The new work will begin immediately and take the Australian Army’s fleet of optionally crewed M113s to 20. The new project follows the conversion and trial of two optionally crewed M113 Armoured Personnel Carriers last year and another two earlier this year.
The completed vehicles have been used to showcase BAE Systems’ world leading autonomous technologies, which could have a potentially revolutionary impact on Australian Defence Force operations.
Autonomous technology will assist soldiers to respond in an accelerating warfare environment.
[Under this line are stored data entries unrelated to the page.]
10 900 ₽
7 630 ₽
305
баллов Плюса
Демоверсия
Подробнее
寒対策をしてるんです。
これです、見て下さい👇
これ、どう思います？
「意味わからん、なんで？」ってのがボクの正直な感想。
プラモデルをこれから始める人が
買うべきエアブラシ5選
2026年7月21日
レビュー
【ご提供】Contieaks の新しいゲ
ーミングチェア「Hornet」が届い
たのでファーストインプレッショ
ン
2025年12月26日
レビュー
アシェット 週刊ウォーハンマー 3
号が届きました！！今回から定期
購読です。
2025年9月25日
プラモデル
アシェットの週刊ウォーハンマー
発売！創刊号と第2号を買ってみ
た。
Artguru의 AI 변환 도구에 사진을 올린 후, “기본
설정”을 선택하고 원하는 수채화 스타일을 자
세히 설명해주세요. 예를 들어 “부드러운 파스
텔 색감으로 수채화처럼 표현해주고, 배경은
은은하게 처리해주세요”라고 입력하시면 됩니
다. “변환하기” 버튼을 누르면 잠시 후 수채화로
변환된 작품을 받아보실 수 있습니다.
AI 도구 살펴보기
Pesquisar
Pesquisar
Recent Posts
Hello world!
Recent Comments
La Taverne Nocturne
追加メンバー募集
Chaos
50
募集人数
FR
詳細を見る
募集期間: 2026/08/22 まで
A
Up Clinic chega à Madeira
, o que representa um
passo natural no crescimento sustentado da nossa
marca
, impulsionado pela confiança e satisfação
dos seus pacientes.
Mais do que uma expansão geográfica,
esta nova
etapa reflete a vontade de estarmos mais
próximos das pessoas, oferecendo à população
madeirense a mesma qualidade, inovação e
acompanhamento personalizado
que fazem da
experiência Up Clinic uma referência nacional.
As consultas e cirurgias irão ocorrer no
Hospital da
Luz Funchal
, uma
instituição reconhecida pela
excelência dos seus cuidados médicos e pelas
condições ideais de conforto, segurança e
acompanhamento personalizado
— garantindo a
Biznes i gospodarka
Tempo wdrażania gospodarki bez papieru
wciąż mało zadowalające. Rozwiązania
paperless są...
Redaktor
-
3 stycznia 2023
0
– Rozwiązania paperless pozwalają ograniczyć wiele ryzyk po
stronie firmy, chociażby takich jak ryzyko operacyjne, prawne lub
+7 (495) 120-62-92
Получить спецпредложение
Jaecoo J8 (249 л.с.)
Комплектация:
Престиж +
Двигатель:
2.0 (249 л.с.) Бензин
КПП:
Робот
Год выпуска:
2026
It will increase their speed of initiative to outpace, out-manoeuvre and out-think conventional and unconventional threats.
As part of the knowledge transfer, the next three vehicles will be converted at BAE Systems’ Edinburgh Parks facility in South Australia, while the remaining M113s will be converted at the Army Joint Logistics facility at Bandiana, Victoria.
The fleet of vehicles will be used by the Army to conduct experiments to better understand the opportunities to employ autonomy on the battlefield and implement its recently released Robotics and Autonomous Systems Strategy.
BAE Systems Australia Chief Technology Officer Brad Yelland said:
“This project highlights our continued commitment to leading the development of new technologies.
“We are also collaborating on other landmark projects to advance autonomous capabilities such as Australia’s Loyal Wingman program, led by Boeing Australia for the Royal Australian Air Force.
“We are proud to partner on a world leading program that uses home-grown engineering expertise offering enormous potential for future export markets.